Our panel included a combination psychic-lawyer-realtor, a psychic MBA and a channelist who “threw ropes of light into the future” to retrieve unborn facts.

I’m pretty agnostic about all this, and our seers’ tendency to ask “Who’s calling?” or “What can I do for you?” didn’t inspire confidence. But this is Southern California; when in Delphi, consult an oracle. Besides, I’ll bet that our psychics do as well as anyone else when it comes to crystal-ball gazing, and anyway, as Doris Day so eloquently put it, “ Que sera, sera.

Now for the predictions:

The big news is that almost all the psychics expect the Persian Gulf crisis to erupt into armed conflict.

“America will go to war in the Middle East,” Santa Monica channelist Jeffrey Cross predicts flatly. Lori King concurs. A desert psychic out near Tehachapi whose foreign affairs credentials include correctly predicting “the Iran-Contra Costa scandal,” she points to February and March as the most dangerous months.

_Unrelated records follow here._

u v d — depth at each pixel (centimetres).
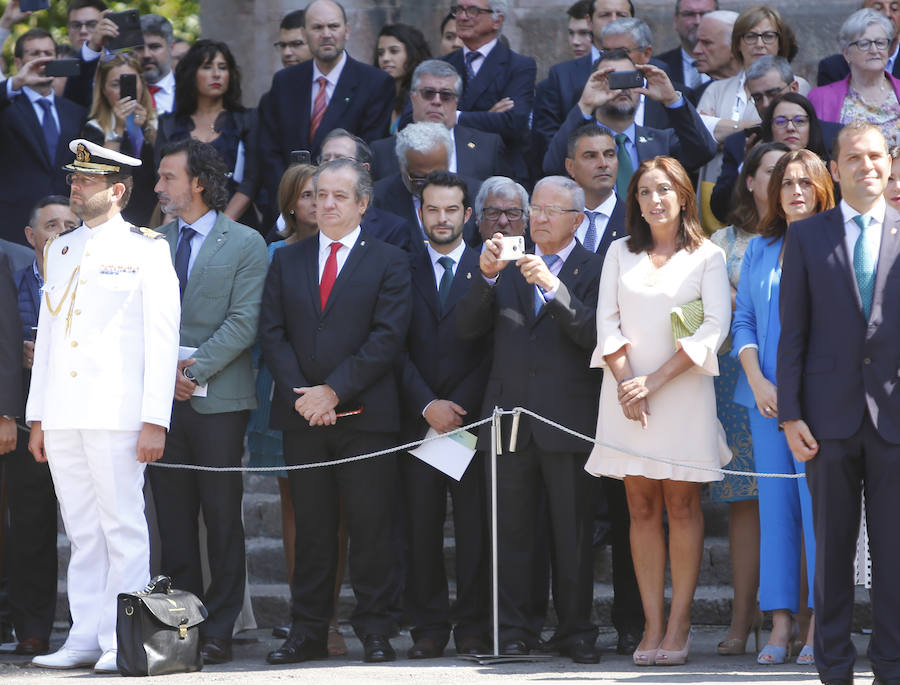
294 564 2658
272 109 3525
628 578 2661
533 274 2450
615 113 3123
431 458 2562
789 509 2445
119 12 3500
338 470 2575
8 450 2619
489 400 2566
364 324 2564
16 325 2602
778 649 2442
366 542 2566
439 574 2625
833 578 2033
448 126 3203
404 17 4256
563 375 2531
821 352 2061
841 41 3375
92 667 2486
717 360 2530
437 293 2670
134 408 2461
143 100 3484
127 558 2464
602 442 2408
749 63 3475
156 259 2488
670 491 2458
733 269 2655
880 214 2084
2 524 2912
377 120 3534
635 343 2439
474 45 3631
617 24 3284
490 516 2559
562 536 2519
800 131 2878
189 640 2403
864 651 2602
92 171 2480
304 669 2434
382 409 2559
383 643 2548
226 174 2719
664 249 2467
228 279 2631
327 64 3516
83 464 2481
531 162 3478
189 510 2612
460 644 2606
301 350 2567
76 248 2514
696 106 3534
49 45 3800
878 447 2011
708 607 2939
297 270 2606
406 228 2831
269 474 2891
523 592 2550
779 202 2462
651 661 2434
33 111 3556
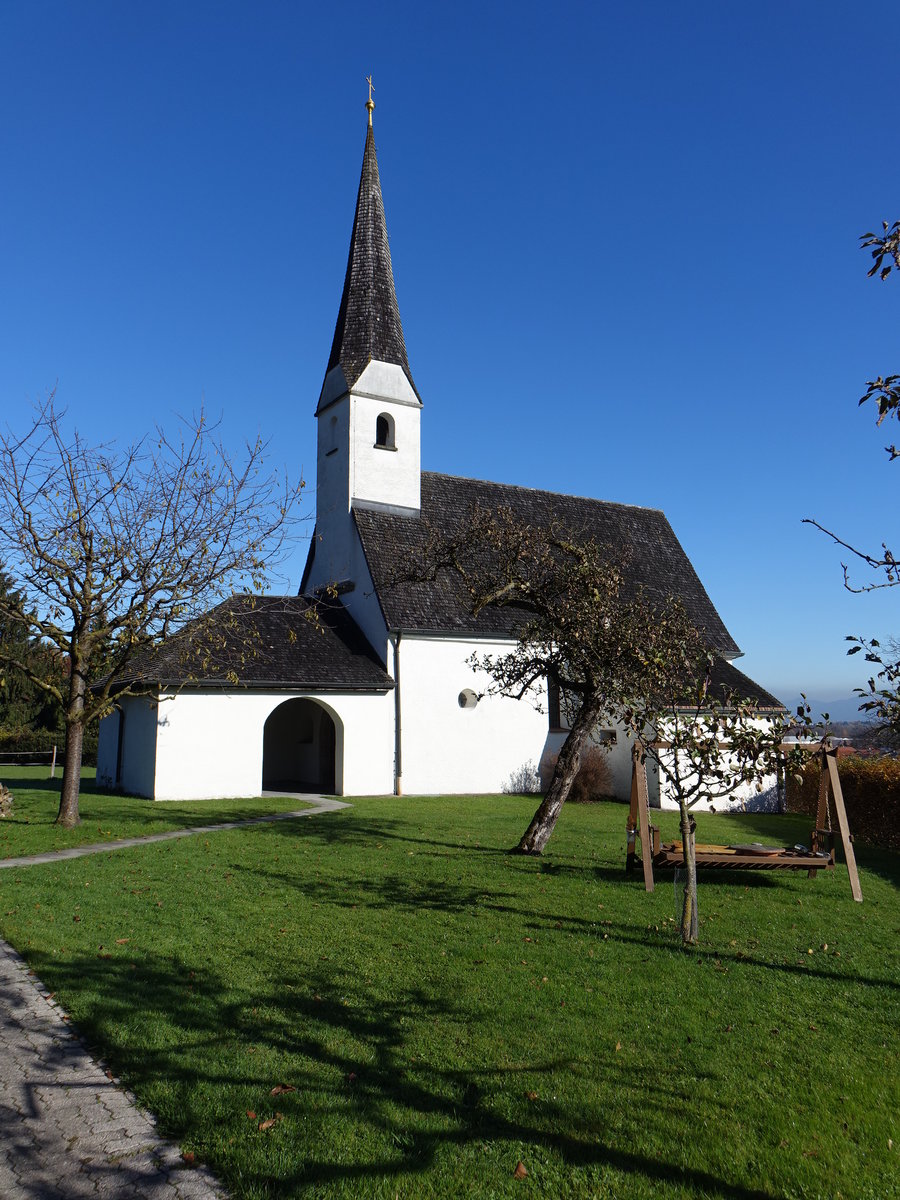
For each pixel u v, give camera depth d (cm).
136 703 2330
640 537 3356
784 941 890
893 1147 467
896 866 1465
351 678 2425
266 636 2447
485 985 711
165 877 1128
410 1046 587
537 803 2289
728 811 2483
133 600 1670
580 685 1377
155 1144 464
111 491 1648
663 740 923
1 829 1565
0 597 1652
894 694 512
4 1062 564
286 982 714
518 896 1054
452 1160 444
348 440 2811
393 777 2477
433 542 1747
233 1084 525
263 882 1105
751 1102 514
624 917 964
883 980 761
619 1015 652
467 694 2608
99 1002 661
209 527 1675
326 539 2947
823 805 1316
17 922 893
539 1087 529
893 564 491
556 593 1402
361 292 2983
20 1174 434
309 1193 412
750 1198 419
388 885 1101
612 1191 421
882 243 495
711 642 2991
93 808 1919
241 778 2262
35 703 4119
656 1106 508
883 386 485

Several psychics thought the conflict would fall short of a full-blown war, however, and our seers were mixed about how business might be affected. “If we go to war, it’ll be a boon to the economy,” says Randal Clayton Bradford, a Marina del Rey psychic.

More bad news: The psychics and astrologers are almost unanimous about higher unemployment in 1991. “Oh, my God, you ain’t seen nothing yet,” warns Encino psychic Elaine Sherman. Suzanne, a Sherman Oaks psychic who won’t give her last name, adds, “Lots of people are going to become homeless.”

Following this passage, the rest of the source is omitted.